[Provided text]

Thursday 3 October 2013

Dark Days for Medical Research

Dark Days for Medical Research

[IMAGE DESCRIPTION]Barack Obama and Francis Collins (Jason Reed/Reuters)

Scientists at the National Institutes of Health, the federal agency with a $30 billion budget responsible for funding medical research across the country, probably woke up Tuesday morning with, at best, audible sighs.

First, in the spring, there was sequestration—the automatic, across the board spending cuts that lopped off 5.5 percent of their budget. Now, thanks to the government shutdown, 73 percent of NIH staff is sitting at home, furloughed—among them, some of the most brilliant scientists and medical researchers in the word—and, thanks to a Congress whose mental health is open to debate, they've been put in the untenable position of turning away 200 patients to the NIH Clinical Center, including 30 children, many of them cancer patients.

The person tasked with leading this besieged organization is Dr. Francis Collins. Before he was director of the NIH, Collins made headlines around the world in 2000 for leading the Human Genome Project, the global effort that unlocked the secrets of human DNA—a paradigm-shifting advance that firmly established him as one of the most significant scientists of our generation. In 2009, President Obama tapped him to become NIH director, ostensibly becoming dean of the nation's health and leading the largest biomedical research agency in the world—all in the midst of a recession.

[Actions to take]
1/ In the article on NIH medical research, what share of NIH staff is furloughed because of the government shutdown?
2/ List every quantity other than a year that appears in the body paragraphs of the article on NIH medical research.
3/ Write the next part of the article on NIH medical research, starting after its final sentence.

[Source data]

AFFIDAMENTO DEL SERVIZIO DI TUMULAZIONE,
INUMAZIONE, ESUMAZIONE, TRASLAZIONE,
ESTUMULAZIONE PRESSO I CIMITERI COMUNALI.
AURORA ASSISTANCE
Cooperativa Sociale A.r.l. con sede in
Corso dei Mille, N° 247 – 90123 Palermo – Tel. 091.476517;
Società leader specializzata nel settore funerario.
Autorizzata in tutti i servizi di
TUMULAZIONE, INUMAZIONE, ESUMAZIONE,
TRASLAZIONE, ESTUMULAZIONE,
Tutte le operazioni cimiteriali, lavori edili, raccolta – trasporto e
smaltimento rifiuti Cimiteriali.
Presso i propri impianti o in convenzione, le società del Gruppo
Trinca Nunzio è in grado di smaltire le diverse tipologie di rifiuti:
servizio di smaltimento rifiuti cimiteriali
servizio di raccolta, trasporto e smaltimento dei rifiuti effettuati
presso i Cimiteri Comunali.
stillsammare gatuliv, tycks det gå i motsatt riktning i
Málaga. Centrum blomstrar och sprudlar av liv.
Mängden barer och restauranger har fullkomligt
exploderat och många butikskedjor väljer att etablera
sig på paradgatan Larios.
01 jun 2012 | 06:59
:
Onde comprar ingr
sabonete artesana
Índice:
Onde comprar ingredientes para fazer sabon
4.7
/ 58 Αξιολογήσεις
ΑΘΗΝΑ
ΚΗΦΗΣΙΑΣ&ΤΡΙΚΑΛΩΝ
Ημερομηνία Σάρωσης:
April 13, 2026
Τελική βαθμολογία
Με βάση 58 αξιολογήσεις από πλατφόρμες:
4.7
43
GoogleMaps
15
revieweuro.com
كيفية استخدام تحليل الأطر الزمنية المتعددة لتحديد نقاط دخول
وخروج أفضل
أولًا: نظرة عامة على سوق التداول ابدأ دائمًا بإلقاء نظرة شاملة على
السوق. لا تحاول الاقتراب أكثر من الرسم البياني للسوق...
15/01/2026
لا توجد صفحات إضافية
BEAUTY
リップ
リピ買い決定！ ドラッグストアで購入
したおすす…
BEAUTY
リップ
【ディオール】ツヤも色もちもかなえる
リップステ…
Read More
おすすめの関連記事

[Answers for this exercise]
1/ 73 percent

2/
- $30 billion (the NIH budget)
- 5.5 percent (the budget cut from sequestration)
- 73 percent (the share of NIH staff furloughed)
- 200 patients (turned away from the NIH Clinical Center)
- 30 children (among those patients)

3/
"When I started I did not imagine it would get this bad, to be truthful," Collins said. "I don't think anyone imagined when the concept of the sequester was laid on the table that it would happen. It was supposed to be this poison pill that was so painful, so destructive that it would never come to pass and yet, well, the Congress swallowed it and we all got poisoned." With the government shutdown, Congress has decided to double the dosage.

Sequestration was painful enough for the medical research community. As a result of the budget cuts, the life sciences are projected to lose 20,500 jobs this year. NIH's fiscal 2013 budget fell by $1.71 billion, or 5.5 percent. "That's the size of my whole budget for a year," said Dr. Story Landis, referring to the $1.6 billion budget she oversees as Director of the Institute of Neurological Disorders and Stroke. If sequestration is not reversed, NIH could lose $19 billion over the next decade. And after 10 years of flat budgets worn away by inflation, the NIH's purchasing power has been cut by almost 25 percent compared to a decade ago—a weakened stature that is a far cry from the period between 1998 and 2003, when the NIH budget was doubled.

Now, until the government reopens, the NIH will halt action on grant applications and awards—meaning all new medical research is grounded—and the NIH Clinical Center will not admit new patients.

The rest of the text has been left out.